══ Text excerpt ══
After being released from prison after having lost 27 years of his life, Nelson Mandela (Morgan Freeman) is elected the first black president of South Africa. After attending a rugby game in which the Springboks (South Africa’s team) lose, he invites François Pienaar (Matt Damon) to tea and inspires him to lead his team and win the world cup. United by the belief and hope that the future of the South African nation is brighter than its past, Mandela and François lead the rugby team to victory in the 1995 world cup (also a true fact in real life).
The character of Nelson Mandela was obviously given to Morgan Freeman. This is, of course, not the first time a producer thought about making a film like this and I doubt it if at any director has ever considered any actor other than Freeman. And he lives up to the part. His calm and peaceful performance conveys the sense of a truly revered and wise leader. In fact, Freeman’s performance is so good that you are almost under the impression that you are facing an extremely well-made documentary. Although Freeman does not seem to have too much freedom in this part, (considering the one line sentences that seem to have been hand-picked from actual speeches), he stays true to his character, and gives a most natural performance of the most revered leader of South Africa.
═══
══ Dataset section ══
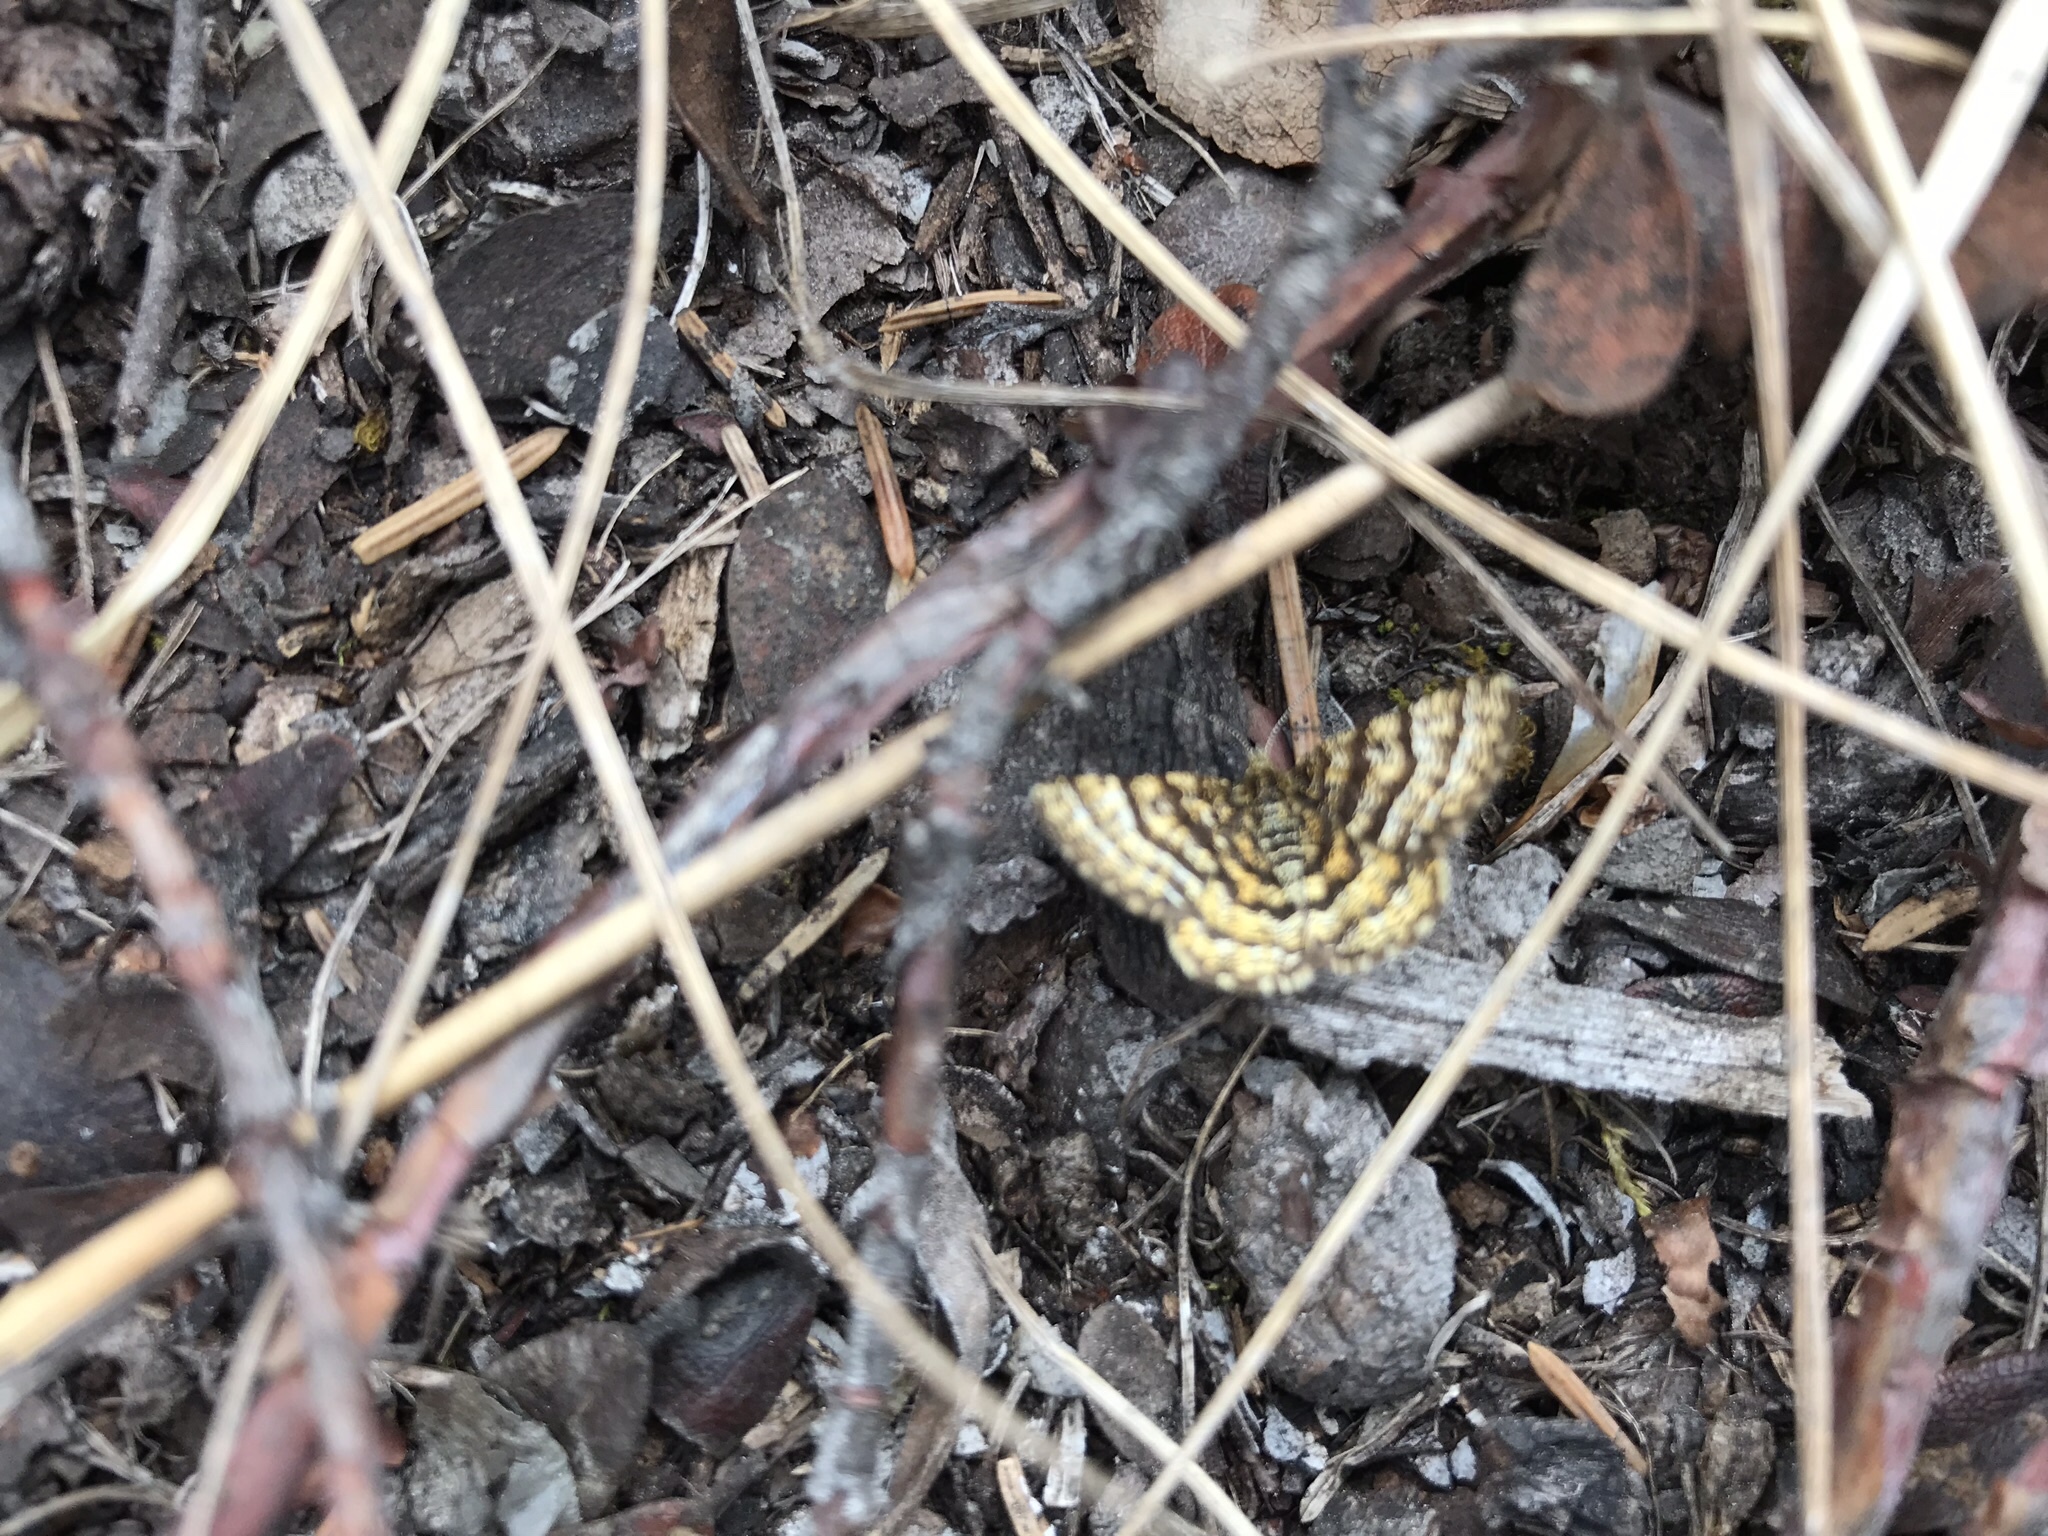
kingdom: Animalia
═══
:: Task list ::
1. From the review of the film about Mandela and the Springboks, set down the passage that begins at the words "After being released" and stops after "in real life).".
2. Answer these questions from the review of the film about Mandela and the Springboks:
(a) Which actor plays François Pienaar?
(b) In what year does the rugby team win the world cup?
(c) Freeman's performance almost gives the impression of facing what?
3. Continue the review of the film about Mandela and the Springboks from the point where it stops.

:: Task-by-task results ::
1.
After being released from prison after having lost 27 years of his life, Nelson Mandela (Morgan Freeman) is elected the first black president of South Africa. After attending a rugby game in which the Springboks (South Africa’s team) lose, he invites François Pienaar (Matt Damon) to tea and inspires him to lead his team and win the world cup. United by the belief and hope that the future of the South African nation is brighter than its past, Mandela and François lead the rugby team to victory in the 1995 world cup (also a true fact in real life).

2.
(a) Matt Damon
(b) 1995
(c) An extremely well-made documentary

3.
Although this is not the most striking film in terms of cinematography, some moments are very sophisticated yet not so much as to hide their meaning from their audience. One of the opening scenes, for example, shows a line of black children playing soccer in their bare feet on a muddy yard, while on the other side is a line of white children in their professional team-uniform playing on a neatly trimmed lawn. They are separated by a fence and between them, on the road, Mandela passes as the symbol of the middle path towards peace and forgiveness, to be achieved through sports.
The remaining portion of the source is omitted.